UniSpector: Towards Universal Open-set Defect Recognition via Spectral-Contrastive Visual Prompting
Abstract
Even though industrial inspection systems should be capable of recognizing unprecedented defects, most existing approaches operate under a closed-set assumption, which prevents them from detecting novel anomalies. While the visual prompting approach provides a scalable alternative, it struggles in industrial settings where subtle inter-class differences and high intra-class variance make prompt-to-region matching ambiguous and cause prompt embeddings to collapse, limiting the effectiveness of existing methods. To address these challenges, we introduce UniSpector— a Universal Inspector for open-set defect detection and segmentation. To empower defect prompt embeddings for robust recognition of novel defects, it comprises two key components: the Spatial–Spectral Prompt Encoder (SSPE) and the Contrastive Prompt Encoder (CPE). SSPE extracts orientation-invariant frequency cues and fuses them with spatial features to distinguish subtle defects. CPE encodes the prompt into an angular space to facilitate semantically meaningful embedding of unseen defect prompts.

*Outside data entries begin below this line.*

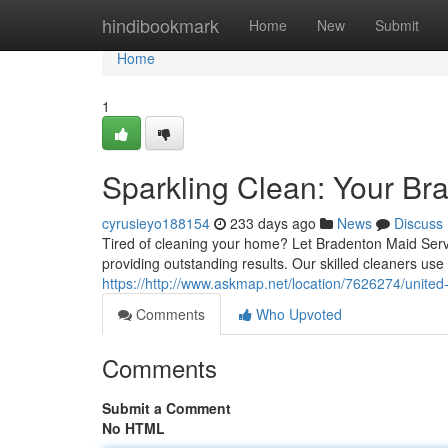
Home
hindibookmark
Home
New
Submit
Home
1
Sparkling Clean: Your Br
cyrusieyo188154
233 days ago
News
Discuss
Tired of cleaning your home? Let Bradenton Maid Servic
providing outstanding results. Our skilled cleaners use
https://http://www.askmap.net/location/7626274/unite
Comments
Who Upvoted
Comments
Submit a Comment
No HTML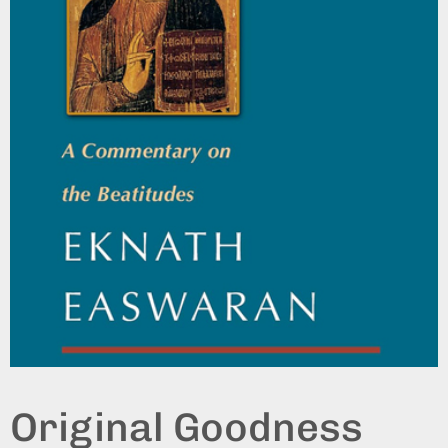
Original Goodness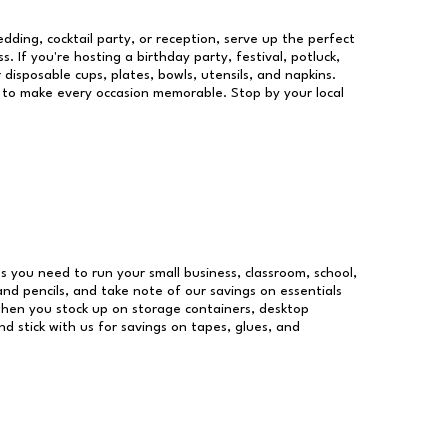
dding, cocktail party, or reception, serve up the perfect
s. If you're hosting a birthday party, festival, potluck,
 disposable cups, plates, bowls, utensils, and napkins.
re to make every occasion memorable. Stop by your local
ies you need to run your small business, classroom, school,
and pencils, and take note of our savings on essentials
when you stock up on storage containers, desktop
nd stick with us for savings on tapes, glues, and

In addition, to improve adaptability to novel defect types, we introduce Prompt-guided Query Selection (PQS) to generate adaptive object queries aligned with the prompt.To standardize evaluation, we introduce Inspect Anything (InsA), the first benchmark for visual-prompt-based open-set defect localization.Experiments demonstrate that UniSpector significantly surpasses prior baselines by at least 19.7\% and 15.8\% in AP50b and AP50m, respectively. These results show that our method enables a scalable, retraining-free inspection paradigm for continuously evolving industrial environments.